§ Work request
The reply should contain every entry exactly as given, with no pictures in it.

(Information shown)

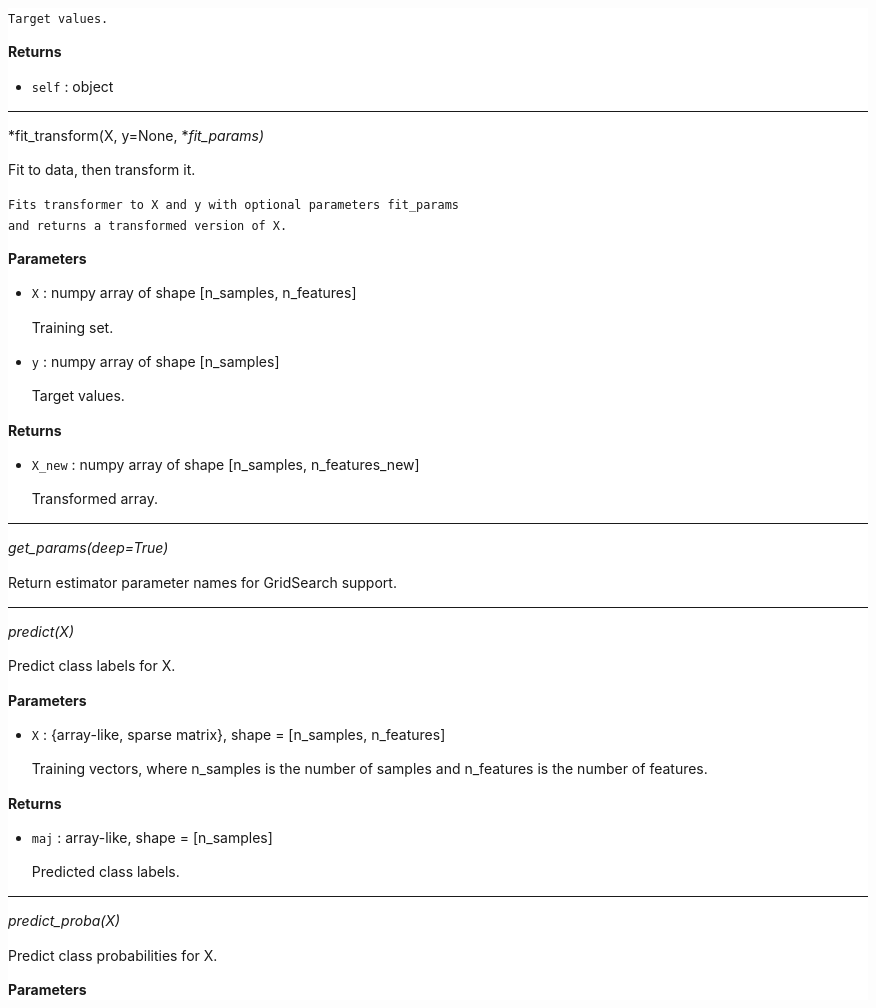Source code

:     Target values.

**Returns**

- `self` : object


<hr>

*fit_transform(X, y=None, **fit_params)*

Fit to data, then transform it.

    Fits transformer to X and y with optional parameters fit_params
    and returns a transformed version of X.

**Parameters**

- `X` : numpy array of shape [n_samples, n_features]

    Training set.


- `y` : numpy array of shape [n_samples]

    Target values.

**Returns**

- `X_new` : numpy array of shape [n_samples, n_features_new]

    Transformed array.

<hr>

*get_params(deep=True)*

Return estimator parameter names for GridSearch support.

<hr>

*predict(X)*

Predict class labels for X.

**Parameters**

- `X` : {array-like, sparse matrix}, shape = [n_samples, n_features]

    Training vectors, where n_samples is the number of samples and
    n_features is the number of features.

**Returns**

- `maj` : array-like, shape = [n_samples]

    Predicted class labels.

<hr>

*predict_proba(X)*

Predict class probabilities for X.

**Parameters**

(End Information shown)

§ Completed exercise
Source code

:     Target values.

**Returns**

- `self` : object


<hr>

*fit_transform(X, y=None, **fit_params)*

Fit to data, then transform it.

    Fits transformer to X and y with optional parameters fit_params
    and returns a transformed version of X.

**Parameters**

- `X` : numpy array of shape [n_samples, n_features]

    Training set.


- `y` : numpy array of shape [n_samples]

    Target values.

**Returns**

- `X_new` : numpy array of shape [n_samples, n_features_new]

    Transformed array.

<hr>

*get_params(deep=True)*

Return estimator parameter names for GridSearch support.

<hr>

*predict(X)*

Predict class labels for X.

**Parameters**

- `X` : {array-like, sparse matrix}, shape = [n_samples, n_features]

    Training vectors, where n_samples is the number of samples and
    n_features is the number of features.

**Returns**

- `maj` : array-like, shape = [n_samples]

    Predicted class labels.

<hr>

*predict_proba(X)*

Predict class probabilities for X.

**Parameters**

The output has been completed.